I picked up a free Makita MAC5200 compressor off of someone because it wasn't working. He said he'd had a crack at it and he thought it was the pressure switch. Compressor is in like-new condition, if the previous owner used it at all its not obvious. He probably could have gotten a warranty claim out of it.
Issue: Turns on, runs for ≈5 seconds, and turns off. 
My process:
First thing I did was check if it was an issue with the pressure switch, I opened the cover on the switch box and put a multimeter on the motor side of the switch. When the motor shut off there was still power running through the switch. No problem there.
It was at this point that I found out it was shutting off because the thermal overload protector was being thrown. This could be from a number of things but the easiest to test was the centrifugal switch. I threw a multimeter on that in continuity mode and started the motor, once the motor got up to speed, continuity was lost. This, I believe, is the proper operation of the switch, cutting power to the start capacitor once it is no longer needed. 
Finally, I tried replacing both the start and run capacitors with brand new ones.
The issue persisted. 
I thought maybe it was an issue with the thermal overload protector itself but was kind of over ordering parts for something that seemed hopeless so, in a hail marry attempt, I bypassed it and ran the compressor without it. I thought I had it solved when it ran for longer than 5 seconds but then when I started to let the smoke out I realized I was wrong. 
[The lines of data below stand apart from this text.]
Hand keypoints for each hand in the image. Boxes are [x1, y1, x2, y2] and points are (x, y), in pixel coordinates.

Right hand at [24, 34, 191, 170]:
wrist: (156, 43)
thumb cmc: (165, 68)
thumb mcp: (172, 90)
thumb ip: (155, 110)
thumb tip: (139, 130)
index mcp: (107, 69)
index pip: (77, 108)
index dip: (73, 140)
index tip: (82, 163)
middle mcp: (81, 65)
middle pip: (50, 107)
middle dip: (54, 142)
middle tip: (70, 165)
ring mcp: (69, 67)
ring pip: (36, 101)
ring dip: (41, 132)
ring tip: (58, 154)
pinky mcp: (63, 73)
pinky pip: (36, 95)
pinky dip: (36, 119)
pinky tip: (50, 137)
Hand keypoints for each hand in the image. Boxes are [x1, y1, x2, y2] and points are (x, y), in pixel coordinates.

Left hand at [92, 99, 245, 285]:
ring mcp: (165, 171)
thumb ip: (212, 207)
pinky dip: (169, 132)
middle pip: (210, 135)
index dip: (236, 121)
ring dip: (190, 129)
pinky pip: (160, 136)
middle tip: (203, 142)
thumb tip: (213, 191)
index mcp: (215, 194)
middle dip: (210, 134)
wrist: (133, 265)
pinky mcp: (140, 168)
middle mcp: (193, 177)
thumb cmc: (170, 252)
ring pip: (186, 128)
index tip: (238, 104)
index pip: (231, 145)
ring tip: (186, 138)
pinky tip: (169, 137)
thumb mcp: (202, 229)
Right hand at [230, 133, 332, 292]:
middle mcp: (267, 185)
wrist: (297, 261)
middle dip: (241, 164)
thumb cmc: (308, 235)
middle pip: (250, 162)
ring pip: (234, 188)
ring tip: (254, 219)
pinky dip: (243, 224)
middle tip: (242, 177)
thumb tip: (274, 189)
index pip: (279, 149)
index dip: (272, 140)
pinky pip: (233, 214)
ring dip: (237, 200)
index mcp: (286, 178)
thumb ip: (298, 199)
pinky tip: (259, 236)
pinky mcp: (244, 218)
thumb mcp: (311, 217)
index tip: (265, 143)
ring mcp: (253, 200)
If anyone has any other ideas of things to try I'd love to hear them. Or if anyone has a general wiring diagram with start and run capacitors, I'd like to see that, I made no changes but I'd like to confirm that the previous owner didn't move anything around.


----------



## iowagold (Jan 22, 2020)

owners manual below
*click here for the owners manual pdf*

there is a phone number for the cs guys on the manual.

with an ohm meter check the plug on the ac cord on the compressor.
report back the ohms.
we are looking at the start ohms.

check the oil it should be 20wt
make sure the air inlet filter is clean
disconnect the air line out of the compressor feeding the tank to the free run motor testing first.

smoke show is not a good sign...
snap some pix of the caps and the caps wiring for us.

and snap some pix of the motor as well.
it may have stuck contacts on the start switch assy inside the motor.
that would be my first guess..
the low UF cap is run the high uf cap is start.


----------